Kelly Stirman, vice president of strategy and product marketing at MongoDB, told eWEEK there is a lot of interest in people using Spark with MongoDB. He said the way people typically use MongoDB with Hadoop is they have different operational systems and data moves through extract, transform and load (ETL) or some other process into Hadoop. So MongoDB created a Hadoop connector; now they have one for Spark.
“People are saying with the kind of machine learning and analytics that they’re doing on data, they want to move some of that to run on the operational data as it’s being created,” Stirman said. “And that’s the demand of using Spark with MongoDB.”
So MongoDB took its connector for Hadoop and enhanced it so that it would be compatible with Spark. “We learned a lot and decided there’s enough interest there to make an engineering investment to make a dedicated connector for Spark,” Stirman said.
“Spark jobs can be executed directly against operational data managed by MongoDB, without the time and expense of ETL processes,” Eliot Horowitz, co-founder and CTO of MongoDB, said in a statement. “MongoDB can efficiently index and serve analytics results back into live, operational processes, making them smarter, more contextual and responsive to events as they happen.”
Moreover, the MongoDB Connector for Apache Spark is written in Scala, Apache Spark’s native language so it offers a familiar development experience for Spark users. In addition, the connector exposes all of Spark’s libraries, enabling MongoDB data to run as data frames and data sets for analysis with machine learning, graph, streaming and SQL APIs, further benefiting from automatic schema inference, Stirman said.

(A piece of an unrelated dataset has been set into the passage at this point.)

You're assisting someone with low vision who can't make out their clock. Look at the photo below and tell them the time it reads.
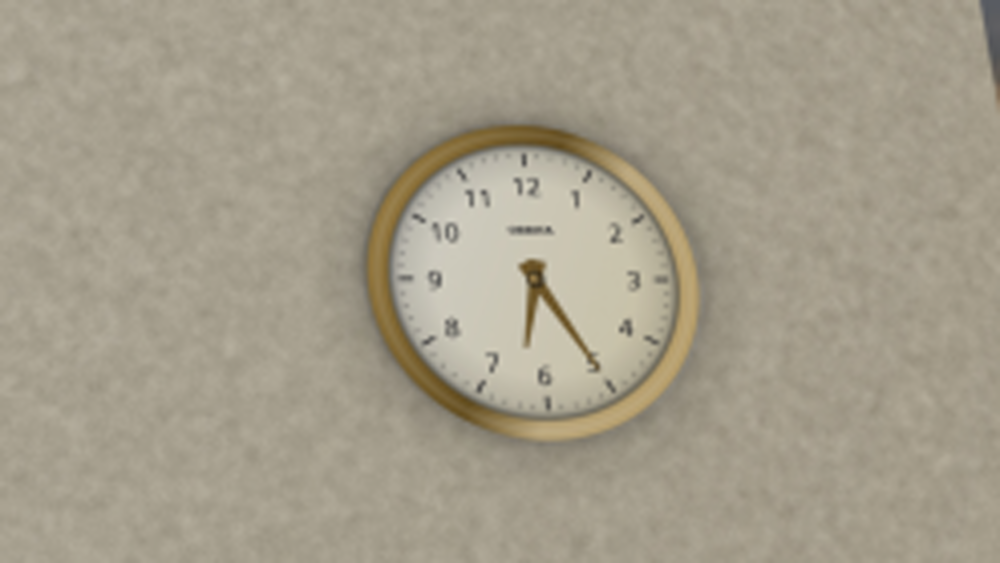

“Users are already combining Apache Spark and MongoDB to build sophisticated analytics applications,” Reynold Xin, co-founder and chief architect of Databricks, said in a statement. “The new native MongoDB Connector for Apache Spark provides higher performance, greater ease of use, and access to more advanced Apache Spark functionality than any MongoDB connector available today.”
The connector also takes advantage of MongoDB’s aggregation pipeline, Stirman said. And it enables users to co-locate Resilient Distributed Datasets (RDDs) with the source MongoDB node to help minimize data movement across the cluster and reduce latency.
Jeff Smith, data engineering team lead at x.ai, which produces an artificial intelligence-powered personal assistant for scheduling meetings, said x.ai uses both MongoDB and Apache Spark to process and analyze the huge amounts of data required to power an AI application.
“With the new native MongoDB Connector for Apache Spark, we have an even better way of connecting up these two key pieces of our infrastructure,” Smith said in a statement. “We believe the new connector will help us move faster and build reliable machine learning systems that can operate at massive scale.”
At its annual user conference, MongoDB also introduced Atlas, the company’s new database-as-a-service offering.